Looking at the map, there is a star in a circle (left) near Mermaid Boat Trips, that is close to the Fisherman’s Harbor.  Then if you look toward the bottom right corner, below the two “Jan Thiel Beach” marks you will see an upside down wish bone which is the tide pool we found.

Walk from Fisherman’s Harbor to Jan Thiel Beach tide pool. Lower right corner, see upside wish bone

However, we turned left toward the water and headed down the short cliff to discover a nice little, rocky beach with just a handful of locals.

Rocky beach looking back at Jan Thiel Beach Resort.

We kept going and somewhere in the middle of the beach was the perfect pedestal for a rock tower – compliments of Matt.

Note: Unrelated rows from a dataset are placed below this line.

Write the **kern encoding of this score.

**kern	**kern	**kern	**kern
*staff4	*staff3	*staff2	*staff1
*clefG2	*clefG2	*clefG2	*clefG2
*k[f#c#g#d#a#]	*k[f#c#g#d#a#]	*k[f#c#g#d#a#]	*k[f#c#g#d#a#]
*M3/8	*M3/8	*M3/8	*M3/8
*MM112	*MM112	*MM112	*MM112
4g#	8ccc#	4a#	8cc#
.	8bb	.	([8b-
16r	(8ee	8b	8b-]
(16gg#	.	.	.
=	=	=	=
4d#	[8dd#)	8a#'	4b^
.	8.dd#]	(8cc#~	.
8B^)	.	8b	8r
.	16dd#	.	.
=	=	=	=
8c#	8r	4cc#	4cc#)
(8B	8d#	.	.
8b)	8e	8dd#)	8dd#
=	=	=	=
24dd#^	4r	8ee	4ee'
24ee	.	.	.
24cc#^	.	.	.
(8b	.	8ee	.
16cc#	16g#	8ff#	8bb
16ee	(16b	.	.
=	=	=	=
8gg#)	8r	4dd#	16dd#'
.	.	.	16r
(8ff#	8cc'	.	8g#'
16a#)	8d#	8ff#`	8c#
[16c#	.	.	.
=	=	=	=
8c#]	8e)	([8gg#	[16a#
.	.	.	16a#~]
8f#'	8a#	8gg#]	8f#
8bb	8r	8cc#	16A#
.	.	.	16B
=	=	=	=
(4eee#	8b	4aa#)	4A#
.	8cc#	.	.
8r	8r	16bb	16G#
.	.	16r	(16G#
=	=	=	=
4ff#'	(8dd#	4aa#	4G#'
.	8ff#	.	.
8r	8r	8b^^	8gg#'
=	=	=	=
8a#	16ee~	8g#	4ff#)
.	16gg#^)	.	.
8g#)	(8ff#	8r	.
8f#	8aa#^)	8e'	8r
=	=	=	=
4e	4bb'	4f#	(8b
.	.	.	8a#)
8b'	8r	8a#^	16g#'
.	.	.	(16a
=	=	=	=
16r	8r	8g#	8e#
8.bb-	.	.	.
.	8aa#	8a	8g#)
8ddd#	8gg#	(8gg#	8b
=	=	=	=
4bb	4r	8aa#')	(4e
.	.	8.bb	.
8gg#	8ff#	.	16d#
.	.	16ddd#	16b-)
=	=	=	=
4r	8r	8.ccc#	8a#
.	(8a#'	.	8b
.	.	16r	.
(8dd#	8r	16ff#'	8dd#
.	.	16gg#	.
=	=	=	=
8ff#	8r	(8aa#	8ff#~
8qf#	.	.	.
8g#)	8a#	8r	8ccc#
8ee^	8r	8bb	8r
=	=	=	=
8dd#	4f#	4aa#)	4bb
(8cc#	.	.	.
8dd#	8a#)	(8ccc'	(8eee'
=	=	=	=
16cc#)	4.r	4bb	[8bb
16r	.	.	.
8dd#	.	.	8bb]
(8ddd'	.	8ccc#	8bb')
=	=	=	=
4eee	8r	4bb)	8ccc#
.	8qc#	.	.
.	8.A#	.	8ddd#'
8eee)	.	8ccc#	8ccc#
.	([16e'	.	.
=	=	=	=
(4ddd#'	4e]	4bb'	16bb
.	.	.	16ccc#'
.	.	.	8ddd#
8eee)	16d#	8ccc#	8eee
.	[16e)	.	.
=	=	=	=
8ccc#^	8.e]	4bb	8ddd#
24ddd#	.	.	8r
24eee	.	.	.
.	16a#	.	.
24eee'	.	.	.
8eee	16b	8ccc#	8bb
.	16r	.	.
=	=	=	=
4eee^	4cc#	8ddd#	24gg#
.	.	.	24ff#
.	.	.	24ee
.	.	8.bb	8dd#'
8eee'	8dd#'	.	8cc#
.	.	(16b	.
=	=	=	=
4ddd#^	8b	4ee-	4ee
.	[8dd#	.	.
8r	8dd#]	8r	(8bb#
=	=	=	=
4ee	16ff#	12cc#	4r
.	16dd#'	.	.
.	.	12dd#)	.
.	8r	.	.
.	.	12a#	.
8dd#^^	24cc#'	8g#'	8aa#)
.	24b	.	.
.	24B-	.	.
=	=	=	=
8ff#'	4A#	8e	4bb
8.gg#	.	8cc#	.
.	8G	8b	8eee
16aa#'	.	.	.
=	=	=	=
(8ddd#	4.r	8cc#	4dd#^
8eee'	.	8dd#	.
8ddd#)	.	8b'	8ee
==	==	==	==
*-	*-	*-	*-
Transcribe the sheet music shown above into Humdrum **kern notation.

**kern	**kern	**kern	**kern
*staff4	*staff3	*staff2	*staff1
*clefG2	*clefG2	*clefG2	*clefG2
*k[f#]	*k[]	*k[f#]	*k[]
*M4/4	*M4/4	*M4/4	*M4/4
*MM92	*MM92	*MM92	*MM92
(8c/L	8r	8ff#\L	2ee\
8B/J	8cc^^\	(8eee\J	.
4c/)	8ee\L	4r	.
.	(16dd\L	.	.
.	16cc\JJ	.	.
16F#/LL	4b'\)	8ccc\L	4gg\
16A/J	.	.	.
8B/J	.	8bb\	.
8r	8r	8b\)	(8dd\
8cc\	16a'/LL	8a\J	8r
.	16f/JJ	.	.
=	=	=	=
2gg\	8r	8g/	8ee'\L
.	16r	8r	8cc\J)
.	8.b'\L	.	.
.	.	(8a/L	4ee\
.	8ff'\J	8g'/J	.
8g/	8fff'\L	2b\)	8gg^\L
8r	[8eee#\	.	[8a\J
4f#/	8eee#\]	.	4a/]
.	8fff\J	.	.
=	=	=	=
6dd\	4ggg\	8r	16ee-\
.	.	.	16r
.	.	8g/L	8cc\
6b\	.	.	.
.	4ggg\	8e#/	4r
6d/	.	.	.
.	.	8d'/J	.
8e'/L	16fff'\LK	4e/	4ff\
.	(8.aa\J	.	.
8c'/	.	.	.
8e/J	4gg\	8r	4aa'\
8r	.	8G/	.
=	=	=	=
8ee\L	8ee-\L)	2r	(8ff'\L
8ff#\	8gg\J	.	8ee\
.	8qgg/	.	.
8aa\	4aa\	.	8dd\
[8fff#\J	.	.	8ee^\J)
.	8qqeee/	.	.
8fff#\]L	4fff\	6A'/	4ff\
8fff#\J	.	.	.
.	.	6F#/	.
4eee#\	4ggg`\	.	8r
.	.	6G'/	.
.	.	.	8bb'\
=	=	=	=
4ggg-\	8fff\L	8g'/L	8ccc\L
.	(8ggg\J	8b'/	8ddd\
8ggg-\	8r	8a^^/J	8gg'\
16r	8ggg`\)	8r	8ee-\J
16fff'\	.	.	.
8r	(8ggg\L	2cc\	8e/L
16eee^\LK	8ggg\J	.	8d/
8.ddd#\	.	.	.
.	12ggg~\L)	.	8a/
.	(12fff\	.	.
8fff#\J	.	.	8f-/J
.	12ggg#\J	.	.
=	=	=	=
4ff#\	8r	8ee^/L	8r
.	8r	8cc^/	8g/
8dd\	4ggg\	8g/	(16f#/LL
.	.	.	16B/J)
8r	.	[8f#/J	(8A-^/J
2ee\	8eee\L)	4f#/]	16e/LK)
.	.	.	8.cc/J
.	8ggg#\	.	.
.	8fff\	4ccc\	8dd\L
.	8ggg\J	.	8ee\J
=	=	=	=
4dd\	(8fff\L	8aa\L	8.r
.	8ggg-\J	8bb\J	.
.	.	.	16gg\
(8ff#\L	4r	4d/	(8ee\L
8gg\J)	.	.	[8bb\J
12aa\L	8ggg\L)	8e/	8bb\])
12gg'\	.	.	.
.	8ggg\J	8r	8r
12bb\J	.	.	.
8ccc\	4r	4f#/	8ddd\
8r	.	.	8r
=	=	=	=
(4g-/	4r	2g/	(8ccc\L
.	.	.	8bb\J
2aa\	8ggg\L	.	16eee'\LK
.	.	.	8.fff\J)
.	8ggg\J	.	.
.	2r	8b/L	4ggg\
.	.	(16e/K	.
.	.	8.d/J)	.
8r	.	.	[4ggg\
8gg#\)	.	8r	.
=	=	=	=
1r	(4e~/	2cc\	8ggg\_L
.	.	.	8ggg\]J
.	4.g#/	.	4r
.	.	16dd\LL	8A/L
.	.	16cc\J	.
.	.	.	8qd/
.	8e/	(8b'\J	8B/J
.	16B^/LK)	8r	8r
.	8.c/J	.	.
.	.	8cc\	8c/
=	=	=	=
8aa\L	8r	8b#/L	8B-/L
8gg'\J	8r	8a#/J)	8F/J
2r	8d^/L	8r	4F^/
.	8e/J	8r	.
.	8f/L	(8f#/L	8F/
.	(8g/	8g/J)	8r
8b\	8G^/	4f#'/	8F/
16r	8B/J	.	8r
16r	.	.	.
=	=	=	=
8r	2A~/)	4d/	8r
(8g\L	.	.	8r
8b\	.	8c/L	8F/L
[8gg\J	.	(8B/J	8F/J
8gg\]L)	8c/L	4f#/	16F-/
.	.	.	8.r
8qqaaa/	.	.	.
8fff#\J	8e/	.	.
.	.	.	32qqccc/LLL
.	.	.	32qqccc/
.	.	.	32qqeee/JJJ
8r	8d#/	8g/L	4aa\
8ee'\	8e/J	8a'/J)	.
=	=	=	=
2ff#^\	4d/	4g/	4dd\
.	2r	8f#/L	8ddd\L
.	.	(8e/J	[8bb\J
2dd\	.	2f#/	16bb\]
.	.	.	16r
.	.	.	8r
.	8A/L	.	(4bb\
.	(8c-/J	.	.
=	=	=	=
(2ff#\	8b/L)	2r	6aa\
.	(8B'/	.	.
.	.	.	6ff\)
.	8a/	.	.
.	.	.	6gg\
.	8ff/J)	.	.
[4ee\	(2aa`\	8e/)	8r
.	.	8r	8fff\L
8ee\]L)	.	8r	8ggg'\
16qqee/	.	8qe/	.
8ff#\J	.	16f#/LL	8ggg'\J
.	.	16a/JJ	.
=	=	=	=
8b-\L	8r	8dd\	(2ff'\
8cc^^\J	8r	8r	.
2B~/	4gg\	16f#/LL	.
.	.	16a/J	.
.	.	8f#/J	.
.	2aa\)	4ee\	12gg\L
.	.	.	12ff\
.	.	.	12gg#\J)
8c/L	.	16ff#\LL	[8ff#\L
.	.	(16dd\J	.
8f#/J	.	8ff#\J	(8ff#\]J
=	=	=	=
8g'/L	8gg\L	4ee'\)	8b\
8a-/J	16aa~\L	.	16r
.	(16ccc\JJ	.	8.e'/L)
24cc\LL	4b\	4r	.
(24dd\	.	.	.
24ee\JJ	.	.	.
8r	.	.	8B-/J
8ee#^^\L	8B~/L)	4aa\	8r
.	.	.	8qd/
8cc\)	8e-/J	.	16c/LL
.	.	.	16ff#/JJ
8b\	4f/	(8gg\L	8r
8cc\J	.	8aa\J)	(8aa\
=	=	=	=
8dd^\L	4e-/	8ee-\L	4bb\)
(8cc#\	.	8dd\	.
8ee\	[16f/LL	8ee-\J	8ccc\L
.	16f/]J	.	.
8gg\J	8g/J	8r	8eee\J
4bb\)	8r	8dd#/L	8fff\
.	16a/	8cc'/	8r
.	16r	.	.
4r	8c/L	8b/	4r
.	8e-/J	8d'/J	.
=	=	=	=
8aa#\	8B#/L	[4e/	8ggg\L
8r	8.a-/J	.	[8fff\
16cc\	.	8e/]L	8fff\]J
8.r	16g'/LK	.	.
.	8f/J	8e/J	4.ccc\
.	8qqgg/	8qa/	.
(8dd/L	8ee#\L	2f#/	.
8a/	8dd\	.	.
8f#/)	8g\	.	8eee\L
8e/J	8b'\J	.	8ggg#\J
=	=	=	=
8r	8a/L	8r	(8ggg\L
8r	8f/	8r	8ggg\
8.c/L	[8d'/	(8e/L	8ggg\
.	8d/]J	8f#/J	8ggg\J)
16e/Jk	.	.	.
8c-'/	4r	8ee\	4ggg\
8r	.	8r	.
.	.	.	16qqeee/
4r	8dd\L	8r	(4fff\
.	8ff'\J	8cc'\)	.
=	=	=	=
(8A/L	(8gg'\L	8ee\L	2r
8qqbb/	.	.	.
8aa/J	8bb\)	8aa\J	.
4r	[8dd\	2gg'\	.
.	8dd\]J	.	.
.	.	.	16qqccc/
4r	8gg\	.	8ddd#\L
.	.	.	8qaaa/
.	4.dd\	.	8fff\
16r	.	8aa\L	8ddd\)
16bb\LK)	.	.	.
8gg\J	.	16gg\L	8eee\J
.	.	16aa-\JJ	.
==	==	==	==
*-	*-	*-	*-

Matt’s beautiful rock tower.

Rocky beach

We left our tower and headed toward a bushy area that revealed a pretty tide pool – the deepest section is only about mid-thigh and it is protected by the reef on one side and the beach on the other.  Makes for a nice place to cool off.

Matt cooling off in the tide pool.

Cute little dog cooling off with the humans.

Tide Pool

  • Waiting pool for humans
  • Swimming pool for dogs
  • Home to the underworld

Bushy Bridle & Shaggy Shackles

After sitting in the same spot in Spaanse Waters for 6 weeks we have unwillingly acquired new sea life on everything that is below water.  That would include, the props, zincs, freezer plates, bridle, shackles, anchor chain, and hulls.  Luckily our bottom paint is holding up “pretty” good. We had it painted with Sea Hawk red in December at Grenada Marine so it is holding its own against the freeloaders who want to claim the bottom of our boat as their new home.  However, the other items are suffering immensely.  Since we are in pretty deep  (@ 8 meters), silty, unclear water with a decent current and lots of wind, we have not had many opportunities to clean the bottom.  Matt made a few attempts and came back up covered in tons of little tiny shrimp crawling in places that you don’t want critters.

On of our folding props completely covered in hairy growth.

We recently purchased a new power washer, as the motor on the old one decided to stop working – no telling how old it was but it served us well.  Matt decided to try a different approach to cleaning the bridle, shackles, and anchor chain.  He lugged the power washer to the bow, attached the hose and started attacking the chain with vigor!  It was a slow process that he had to repeat on each side of the chain, for every link of the chain.  As the chain cleaned up, he slower raised the chain to access the next several links.

Matt cleaning our anchor chain.

Attacking the growth with the power washer.

Cleaning the anchor chain to get to the bridle.

One link and one side at a time.

Partially cleaned anchor chain.

As you can see, the hair is so bushy thick is about 5-6″ in each direction making the circumference about 1′ all around.  You cannot even see the shackles in the center (they are attaching the bridle to the anchor chain)

Our bridle is attached to the anchor chain with stainless steel shackles, but you can’t even see them.

Unfortunately, the rest will have to wait until we get to cleaner, clearer, shallower water – hopefully within the next week as we plan to move Sugar Shack to Fuik (pronounced Fowk with a heavy “O”) Bay or Klein Curacao.

What’s Worse?

  • Cleaning the bridle daily or weekly?
  • Cleaning the bridle when you’re ready to leave?